Some small help from fiscal policy

We assume that 2H growth will be supported by some small-scale fiscal easing. We would expect countries to make full use of the standard escape clause enshrined in European rules that will provide some modest support. In the particular case of Germany we think a front-loading of the partial solidarity surcharge abolition to mid-year (from Jan-21) is now very likely. Our assumption on the fiscal modus operandi, therefore, remains: further deterioration first, partial and late repair second. Neither fiscal nor monetary easing can probably avoid 1H weakness, which is (to a very large extent) supply side-driven. But it can facilitate a quicker return to demand growth when disruptions fade and hence try to limit the permanent damage to activity levels. A stronger fiscal response would catch us as an “upward” surprise and could strengthen the very small and partial bounce-back in 4Q20.

The ECB probably cannot be ‘the game in town’

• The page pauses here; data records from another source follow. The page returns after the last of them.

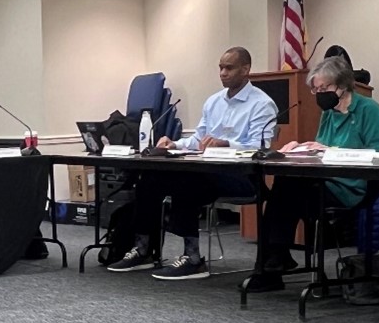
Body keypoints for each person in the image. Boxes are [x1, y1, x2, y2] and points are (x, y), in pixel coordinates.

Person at [105, 47, 276, 280]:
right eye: (220, 67)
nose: (223, 73)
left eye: (229, 68)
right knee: (150, 178)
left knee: (188, 179)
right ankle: (144, 248)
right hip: (207, 171)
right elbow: (198, 140)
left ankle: (193, 257)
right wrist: (174, 144)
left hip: (242, 177)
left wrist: (225, 143)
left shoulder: (262, 104)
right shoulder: (214, 102)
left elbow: (260, 147)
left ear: (245, 70)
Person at [242, 56, 379, 292]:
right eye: (316, 89)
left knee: (284, 191)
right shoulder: (329, 113)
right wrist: (300, 148)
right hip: (324, 181)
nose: (320, 94)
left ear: (342, 85)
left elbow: (378, 155)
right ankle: (273, 261)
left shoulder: (369, 110)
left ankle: (272, 265)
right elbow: (320, 151)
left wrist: (330, 150)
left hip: (352, 186)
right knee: (284, 183)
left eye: (324, 88)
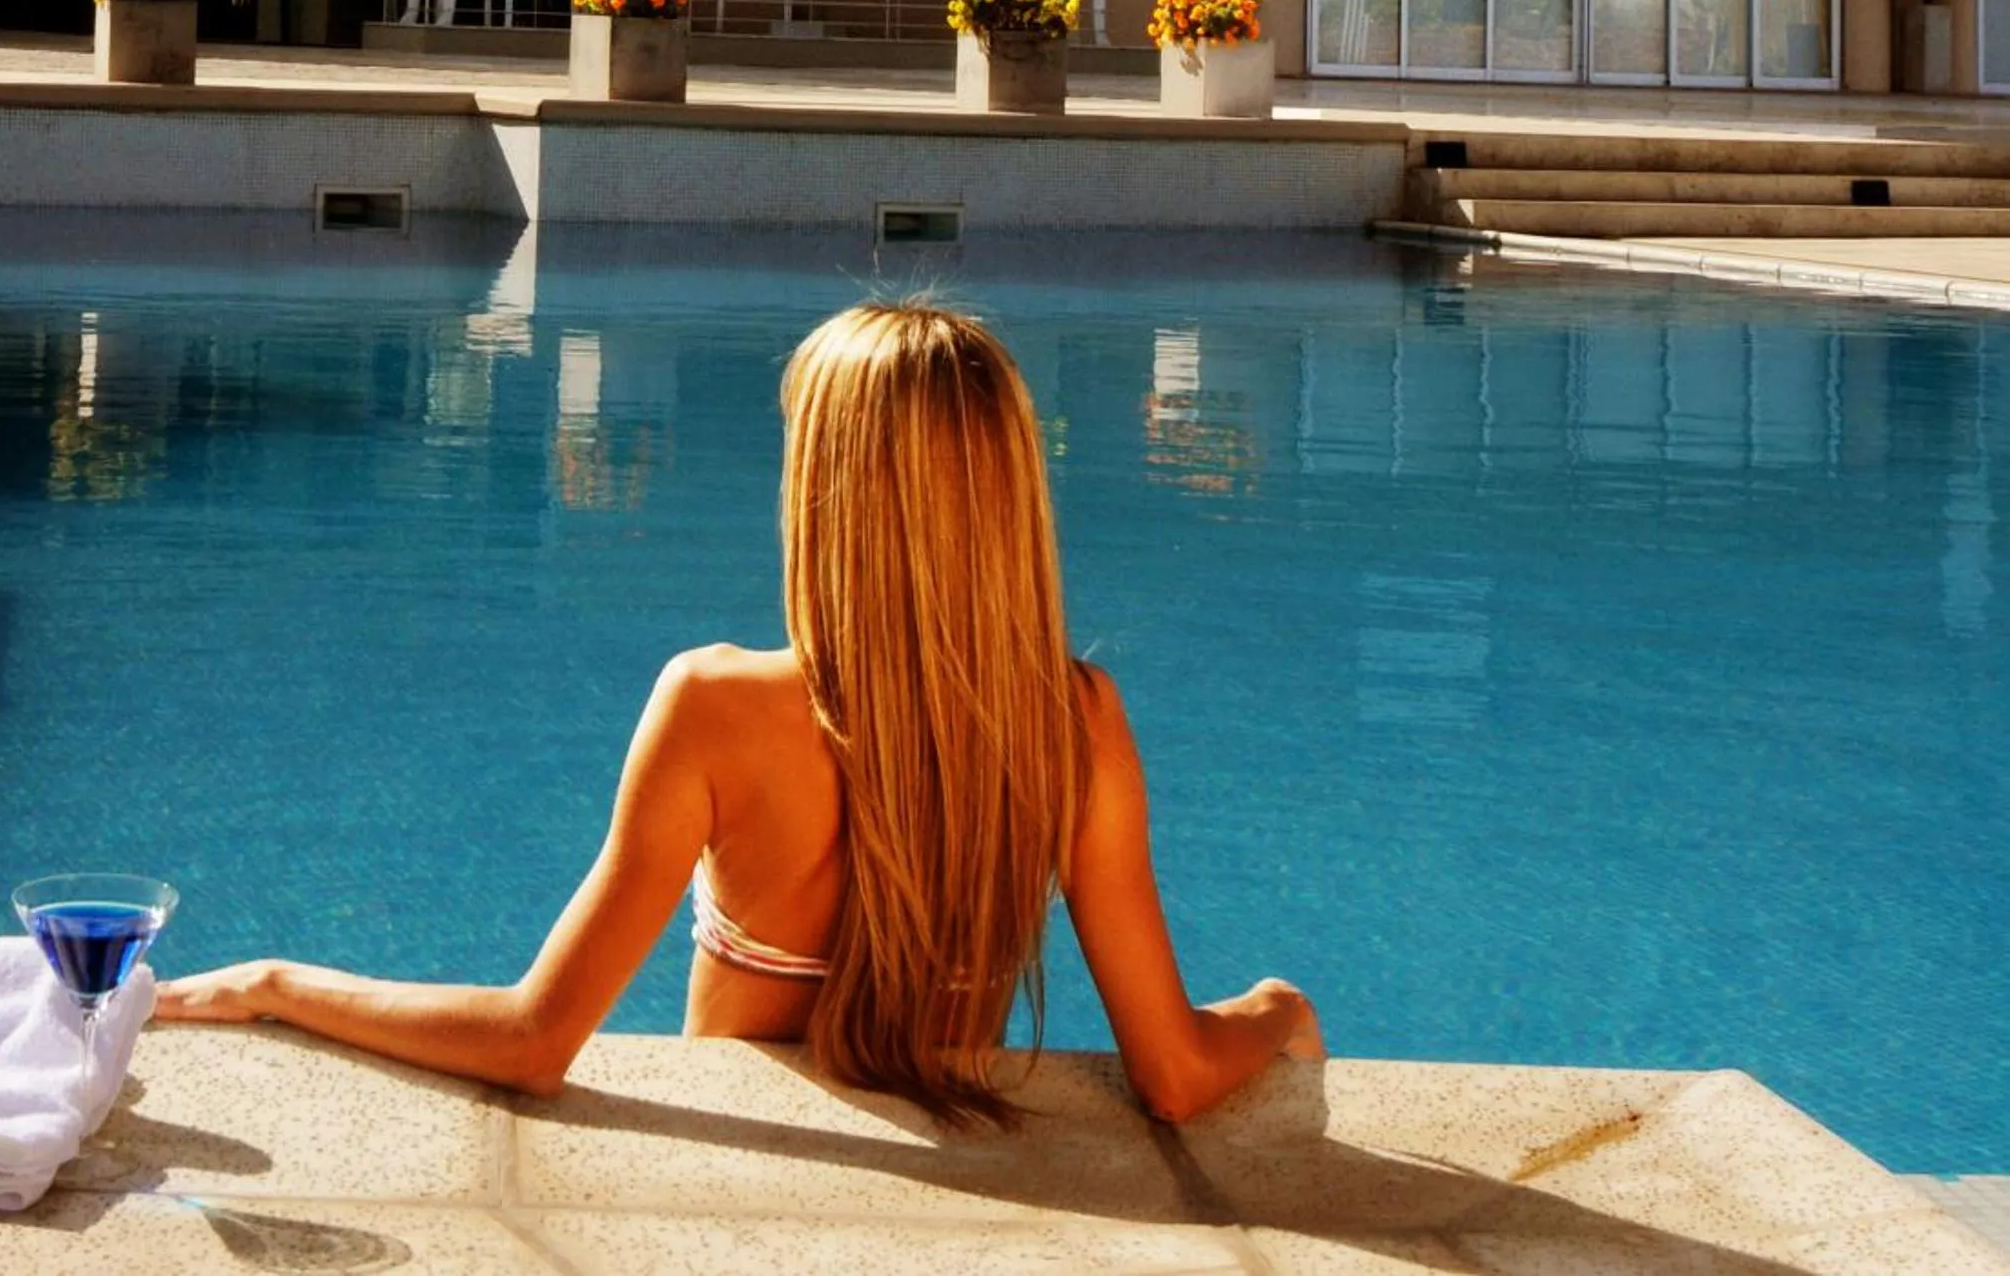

Markets are pricing a 10bp depo rate cut – we still think the bar for this is high. At EURUSD around 1.08 in spite of three Fed cuts being priced and increasing ECB talk of “side effects”, we find another depo rate cut counter-intuitive. The “automatic stabiliser” embedded in forward guidance means low rates for even longer, and that may make corrective action to avoid negative effects of negative deposit rates on bank lending even more necessary – we stick to our call for more generous tiering in 2H20. We cannot rule out the ECB reacting with a small increase in monthly purchases to EUR30bn by the summer (mostly through more private sector purchases), if disruptions go beyond our expectations. But even that, we think, should not be the base case at this juncture.

It goes beyond Europe

This is part of a global revision. We forecast 1Q global growth of less than 1% qoq saar and we cut full year growth from 3.1% to 2.8%. The forecast assumes China gradually returns to work in the coming weeks and there are sporadic outbreaks outside China, triggering strong quarantining measures and further pressure on confidence. Despite a second half recovery, there will be some permanent damage.